#### Task objective
The response must consist of the lines below from the one with "Losing too much weight too fast under a" through the one with "ACLS Advanced Cardiac", exactly as they appear and with both ends kept.

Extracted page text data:

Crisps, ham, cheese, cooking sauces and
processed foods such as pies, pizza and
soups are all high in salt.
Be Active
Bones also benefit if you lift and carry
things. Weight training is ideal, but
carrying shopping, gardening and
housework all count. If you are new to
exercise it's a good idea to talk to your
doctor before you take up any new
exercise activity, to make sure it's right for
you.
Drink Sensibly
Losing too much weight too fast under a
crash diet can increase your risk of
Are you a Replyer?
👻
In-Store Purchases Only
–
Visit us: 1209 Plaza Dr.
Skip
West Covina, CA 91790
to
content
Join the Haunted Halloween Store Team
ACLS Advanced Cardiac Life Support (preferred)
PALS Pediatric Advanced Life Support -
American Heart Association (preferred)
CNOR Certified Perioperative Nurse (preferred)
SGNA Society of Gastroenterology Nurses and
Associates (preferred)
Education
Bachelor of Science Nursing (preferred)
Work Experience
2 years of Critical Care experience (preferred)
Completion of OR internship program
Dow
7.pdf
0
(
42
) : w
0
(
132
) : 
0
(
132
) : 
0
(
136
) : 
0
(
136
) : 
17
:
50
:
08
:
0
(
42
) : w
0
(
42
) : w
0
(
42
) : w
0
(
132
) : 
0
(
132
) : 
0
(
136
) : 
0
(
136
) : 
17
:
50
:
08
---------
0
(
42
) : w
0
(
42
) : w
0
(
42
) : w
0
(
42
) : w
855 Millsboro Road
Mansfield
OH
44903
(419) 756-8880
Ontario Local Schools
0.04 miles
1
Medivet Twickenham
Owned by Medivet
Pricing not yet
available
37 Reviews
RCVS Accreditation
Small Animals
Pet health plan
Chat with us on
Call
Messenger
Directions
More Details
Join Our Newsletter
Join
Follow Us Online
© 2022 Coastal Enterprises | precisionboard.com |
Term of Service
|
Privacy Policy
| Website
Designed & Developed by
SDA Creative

#### Response
Losing too much weight too fast under a
crash diet can increase your risk of
Are you a Replyer?
👻
In-Store Purchases Only
–
Visit us: 1209 Plaza Dr.
Skip
West Covina, CA 91790
to
content
Join the Haunted Halloween Store Team
ACLS Advanced Cardiac Life Support (preferred)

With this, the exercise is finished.